Baden-Baden (dpa/lk) – Medizinern wird manchmal vorgeworfen, sich an Patientinnen und Patienten vergangen zu haben. Wie viele Fälle es gibt, wird nicht erfasst. Hin und wieder landen sie vor Gericht. In Baden-Baden fällt nun ein Urteil in einem komplizierten Streit. Denn das Landgericht Baden-Baden hat einen Arzt wegen sexuellen Missbrauchs von zwei Patientinnen zu einer Bewährungsstrafe von einem Jahr verurteilt.
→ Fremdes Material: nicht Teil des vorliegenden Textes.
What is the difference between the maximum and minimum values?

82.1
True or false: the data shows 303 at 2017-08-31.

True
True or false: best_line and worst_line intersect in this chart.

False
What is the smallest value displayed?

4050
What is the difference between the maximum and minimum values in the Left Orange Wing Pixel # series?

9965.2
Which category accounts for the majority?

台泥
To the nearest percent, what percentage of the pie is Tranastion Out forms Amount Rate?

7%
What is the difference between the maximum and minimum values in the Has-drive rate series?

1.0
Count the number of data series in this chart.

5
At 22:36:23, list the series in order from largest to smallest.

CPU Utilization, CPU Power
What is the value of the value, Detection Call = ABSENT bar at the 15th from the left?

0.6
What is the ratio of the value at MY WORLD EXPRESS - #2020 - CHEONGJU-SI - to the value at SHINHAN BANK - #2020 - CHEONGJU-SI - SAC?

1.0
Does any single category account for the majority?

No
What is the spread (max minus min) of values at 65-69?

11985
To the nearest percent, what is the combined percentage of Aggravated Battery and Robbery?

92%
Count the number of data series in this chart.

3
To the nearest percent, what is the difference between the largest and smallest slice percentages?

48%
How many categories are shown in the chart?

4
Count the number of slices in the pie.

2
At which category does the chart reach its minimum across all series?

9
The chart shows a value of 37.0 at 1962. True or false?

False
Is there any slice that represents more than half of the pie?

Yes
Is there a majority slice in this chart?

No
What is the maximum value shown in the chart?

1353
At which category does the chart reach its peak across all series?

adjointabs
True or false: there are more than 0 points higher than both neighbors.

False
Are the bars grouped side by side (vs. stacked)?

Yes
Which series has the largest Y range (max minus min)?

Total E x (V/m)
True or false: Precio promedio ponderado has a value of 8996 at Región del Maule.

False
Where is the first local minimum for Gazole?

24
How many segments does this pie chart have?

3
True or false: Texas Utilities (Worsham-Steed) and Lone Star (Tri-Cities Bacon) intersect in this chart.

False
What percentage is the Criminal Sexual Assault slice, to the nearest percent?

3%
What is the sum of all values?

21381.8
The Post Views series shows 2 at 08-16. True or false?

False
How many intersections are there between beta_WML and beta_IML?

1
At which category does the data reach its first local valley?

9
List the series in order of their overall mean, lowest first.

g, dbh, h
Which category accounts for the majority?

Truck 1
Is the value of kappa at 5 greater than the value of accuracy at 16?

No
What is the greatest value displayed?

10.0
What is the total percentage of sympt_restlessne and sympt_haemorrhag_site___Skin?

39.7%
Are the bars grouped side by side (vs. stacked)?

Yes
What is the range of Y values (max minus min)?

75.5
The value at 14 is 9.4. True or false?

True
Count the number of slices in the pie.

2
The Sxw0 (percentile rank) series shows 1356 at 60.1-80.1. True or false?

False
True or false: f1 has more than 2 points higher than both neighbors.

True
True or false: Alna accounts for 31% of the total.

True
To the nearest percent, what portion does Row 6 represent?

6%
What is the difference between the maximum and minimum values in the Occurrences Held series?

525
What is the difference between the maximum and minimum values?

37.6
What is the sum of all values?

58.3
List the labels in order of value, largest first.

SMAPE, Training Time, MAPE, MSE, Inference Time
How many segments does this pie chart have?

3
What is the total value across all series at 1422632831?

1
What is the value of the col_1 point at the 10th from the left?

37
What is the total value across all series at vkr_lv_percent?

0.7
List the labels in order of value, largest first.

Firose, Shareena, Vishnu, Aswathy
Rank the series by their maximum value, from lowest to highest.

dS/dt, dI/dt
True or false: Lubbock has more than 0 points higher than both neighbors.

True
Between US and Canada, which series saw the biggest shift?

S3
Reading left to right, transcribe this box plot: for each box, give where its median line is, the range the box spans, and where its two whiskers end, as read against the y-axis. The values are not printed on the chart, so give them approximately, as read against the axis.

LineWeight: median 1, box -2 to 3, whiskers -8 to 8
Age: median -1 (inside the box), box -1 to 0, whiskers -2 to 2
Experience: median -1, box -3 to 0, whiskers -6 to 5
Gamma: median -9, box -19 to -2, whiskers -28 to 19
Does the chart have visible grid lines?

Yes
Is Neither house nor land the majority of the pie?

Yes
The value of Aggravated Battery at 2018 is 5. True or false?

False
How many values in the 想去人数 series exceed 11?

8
Wegen sexuellen Missbrauchs von zwei Patientinnen in der Praxis hat das Landgericht Baden-Baden einen Arzt zu einer Bewährungsstrafe von einem Jahr verurteilt. Der Mann habe das ärztliche Vertrauensverhältnis ausgenutzt und Grenzen bei der Behandlung überschritten, sagte der Vorsitzende Richter am Montag. Der 56-jährige Angeklagte hatte die Vorwürfe bestritten und schüttelte auch während der gut einstündigen Urteilsverkündung immer wieder den Kopf. Sein Anwalt hatte auf Freispruch plädiert und kündigte an, Revision gegen das Urteil beantragen zu wollen.
Das Gericht sah es als erwiesen an, dass der Arzt aus der Kurstadt im Rahmen osteopathischer Behandlungen einer Patientin 2015 mehrfach mit der Hand über die Brustwarzen gestrichen hatte. Eine weitere habe der Angeklagte nach einem Kuss 2019 mit der Zunge im Intimbereich stimuliert und ihr einen Finger in die Scheide geführt, sagte der Richter. Die Betroffene habe sich aus der Situation gewunden. Sie habe danach etwa an Schlafstörungen gelitten.
Der Arzt hatte hingegen argumentiert, dass bei der Osteopathie mit bloßen Händen behandelt werde und Patienten in der Regel nur Unterwäsche trügen. Viele in der Fachwelt anerkannte Griffe könnten sexualisiert und falsch interpretiert werden. Um das zu belegen, legte er dem Gericht unter anderem Auszüge aus Fachbüchern mit Fotos vor. Auch demonstrierte er sein Vorgehen an einem Übungsskelett. Zudem sprach er davon, dass er mit rassistischen Vorurteilen zu kämpfen habe. Der Mann wurde im Ausland geboren und hat inzwischen die deutsche Staatsangehörigkeit. Darüber hinaus versuchte er, die Patientinnen als psychisch labil darzustellen und ging in einem Fall auch davon aus, dass die Frau auf ein sexuelles Abenteuer aus gewesen sei, wie der Richter ausführte. Diese Argumentation hielt das Gericht allerdings nicht für plausibel. Ebenso glaubte es eher den Patientinnen als den Zeugen, die den Arzt entlasten sollten.
Weil ein Opfer von sich aus den Zungenkuss begonnen hatte, hätte der Mann auch davon ausgehen können, dass die Frau auch mit weiteren Handlungen einverstanden wäre. Daher sah das Gericht von einer Verurteilung wegen Vergewaltigung ab. Auch ein Berufsverbot hielt es für zu weitgehend, da der Mann bislang nicht straffällig geworden war. Jedoch hatte die Staatsanwaltschaft im Vorfeld des Prozesses mehrere Verfahren gegen den Arzt eingestellt, wie der Richter betonte. Das Urteil entspricht dem Plädoyer der Anklagebehörde. Der Mann muss zudem 20.000 Euro an gemeinnützige Einrichtungen zahlen.
Immer mal wieder wird Medizinern vorgeworfen, sich an Patientinnen und Patienten vergangen zu haben. Wie oft Ärzten wegen solcher Vergehen die Approbation entzogen wird, konnten weder Bundes- noch Landesärztekammer sagen. Auch die für Baden-Württemberg zuständige Approbationsbehörde des Landesgesundheitsamtes führt dazu nach Angaben des Regierungspräsidiums Stuttgart keine Statistik. Hin und wieder landen derartige Fälle auch vor Gerichten. Und im aktuellen Fall ist das letzte Wort wohl noch nicht gesprochen. Wenn der Verteidiger wie angekündigt Revision einlegt, muss sich der Bundesgerichtshof mit dem Urteil befassen. Zudem haben sich während des Prozesses nach Angaben des Richters rund zehn Patientinnen mit ähnlichen Vorwürfen bei den Ermittlern gemeldet.